Novel Nucleotide Human Immunodeficiency Virus Reverse Transcriptase Inhibitor GS-9148 with a Low Nephrotoxic Potential: Characterization of Renal Transport and Accumulation{triangledown}

Tomas Cihlar,1* Genevieve LaFlamme,1 Robyn Fisher,2 Anne C. Carey,1 Jennifer E. Vela,1 Richard Mackman,1 and Adrian S. Ray1

Gilead Sciences, Inc., Foster City, California,1 Vitron, Inc., Tucson, Arizona2

Received 5 September 2008/ Returned for modification 17 October 2008/ Accepted 28 October 2008

Accumulation of antiviral nucleotides in renal proximal tubules is controlled by their basolateral uptake via the human renal organic anion transporters type 1 (hOAT1) and 3 (hOAT3) and apical efflux via the multidrug resistance protein 4 (MRP4). GS-9148 is a novel ribose-modified nucleotide human immunodeficiency virus (HIV) reverse transcriptase inhibitor, and its oral prodrug GS-9131 is currently being evaluated in the clinic as an anti-HIV agent. To assess the potential of GS-9148 for nephrotoxicity, its mechanism of renal transport, cytotoxicity, and renal accumulation were explored in vitro and in vivo.

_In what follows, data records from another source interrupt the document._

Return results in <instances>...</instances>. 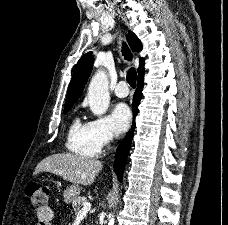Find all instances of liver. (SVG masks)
<instances>
[{
  "mask_svg": "<svg viewBox=\"0 0 228 225\" xmlns=\"http://www.w3.org/2000/svg\"><path fill=\"white\" fill-rule=\"evenodd\" d=\"M103 169L100 161L95 159H85L79 155H51L38 163L34 175L38 173H53L59 175L64 181H69L73 185H92L95 181L96 173Z\"/></svg>",
  "mask_w": 228,
  "mask_h": 225,
  "instance_id": "1",
  "label": "liver"
}]
</instances>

In comparison with the acyclic nucleotides cidofovir, adefovir, and tenofovir, GS-9148 showed 60- to 100-fold lower efficiency of transport (Vmax/Km) by hOAT1 and was 20- to 300-fold less cytotoxic in cells overexpressing hOAT1, indicating its lower hOAT1-mediated intracellular accumulation and reduced intrinsic cytotoxicity. GS-9148 was also relatively inefficiently transported by hOAT3. Similar to acyclic nucleotides, GS-9148 was a substrate for MRP4 as evidenced by its reduced intracellular retention in cells overexpressing the efflux pump. Consistent with these molecular observations, GS-9148 was inefficiently taken up by fresh human renal cortex tissue in vitro and showed a limited accumulation in kidneys in vivo following oral administration of [14C]GS-9131 to dogs. Compared to acyclic nucleotide analogs, GS-9148 was also found to have lower net active tubular secretion in dogs. Collectively, these results suggest that GS-9148 exhibits a low potential for renal accumulation and nephrotoxicity.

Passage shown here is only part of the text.